I find it somewhat arbitrary that we choose to align the 2nd pointer and
not the first. Obviously it'll be easy to detect which one of the 2 is
unaligned and align it so that from thereon memcmp can continue doing
aligned accesses. However, this means a check like that would be done
for *every* (well, barring some threshold value) access to memcmp.

>
> But then trying to do shift-and-masking for the possibly remaining
> unaligned source is crazy and garbage. Don't do it.
>
> And you never saw that, because your special FIDEDUPERANGE testcase
> will never have anything but mutually aligned cases.
>
> Which just shows that going from "don't care at all' to "care about
> one special case" is not the way to go.
>
> So I'd much rather see a simple default function that works well for
> the sane architectures, than go with the default code from glibc - and
> bad for the common modern architectures.
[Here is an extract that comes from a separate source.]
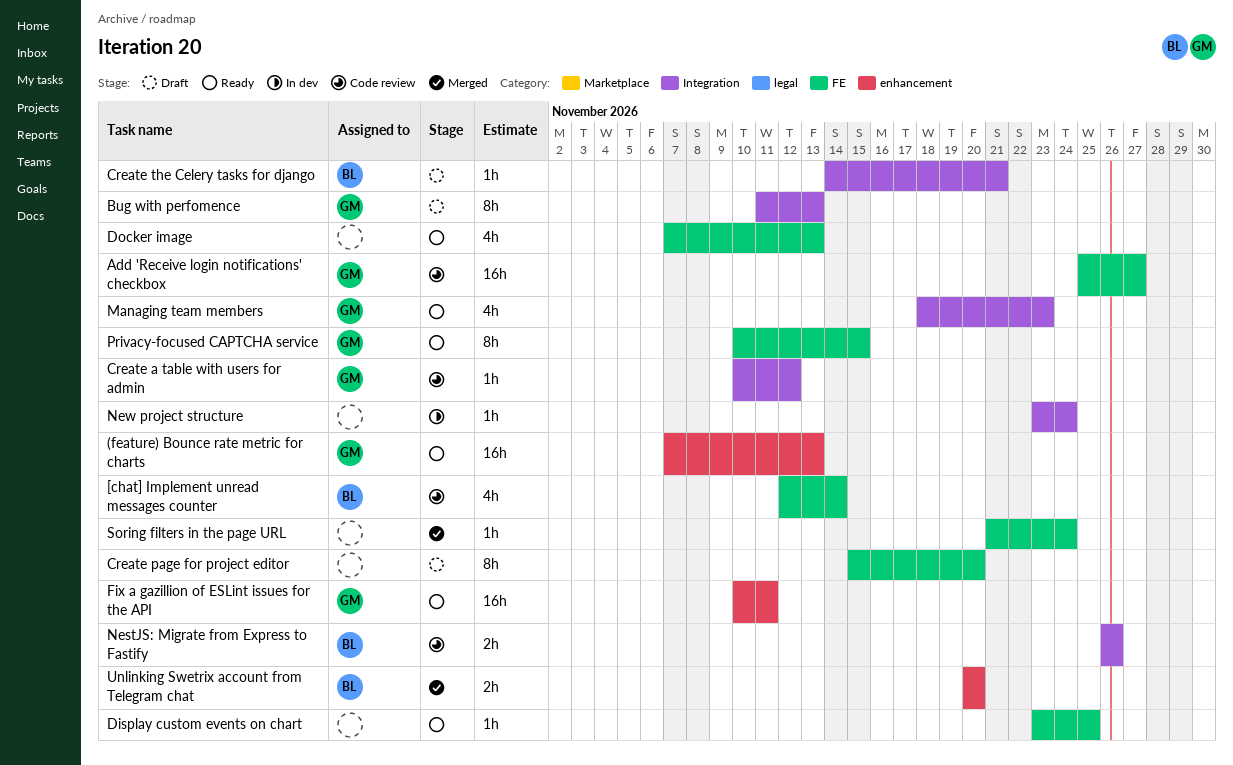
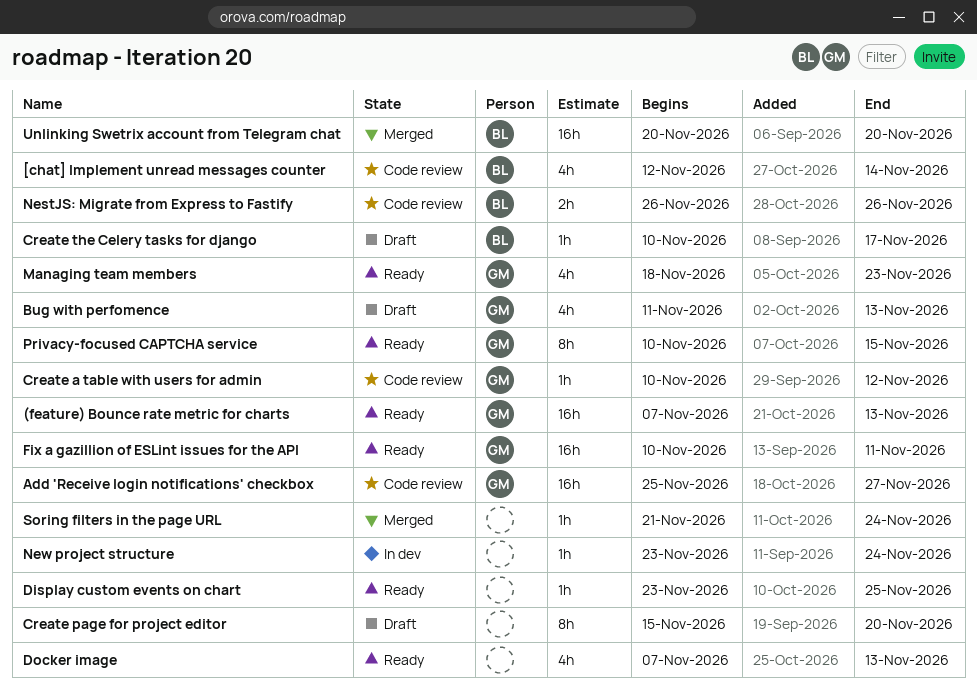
Bug with perfomence, estimate: 8h -> 4h
Create the Celery tasks for django, start: Nov 14 -> Nov 10
Create the Celery tasks for django, due: Nov 21 -> Nov 17
Unlinking Swetrix account from Telegram chat, estimate: 2h -> 16h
So you are saying that the current memcmp could indeed use improvement
but you don't want it to be based on the glibc's code due to the ugly
misalignment handling?

>
> Then architectures could choose that one with some

So you are suggesting keeping the current byte comparison one aka
'naive' and having another, more optimized generic implementation that
should be selected by GENERIC_MEMCMP or have I misunderstood you ?

>
> select GENERIC_MEMCMP
>
> the same way we have
>
> select GENERIC_STRNCPY_FROM_USER
>
> for the (sane, for normal architectures) common optimized case for a
> special string instruction that matters a lot for the kernel.
>
> Linus
>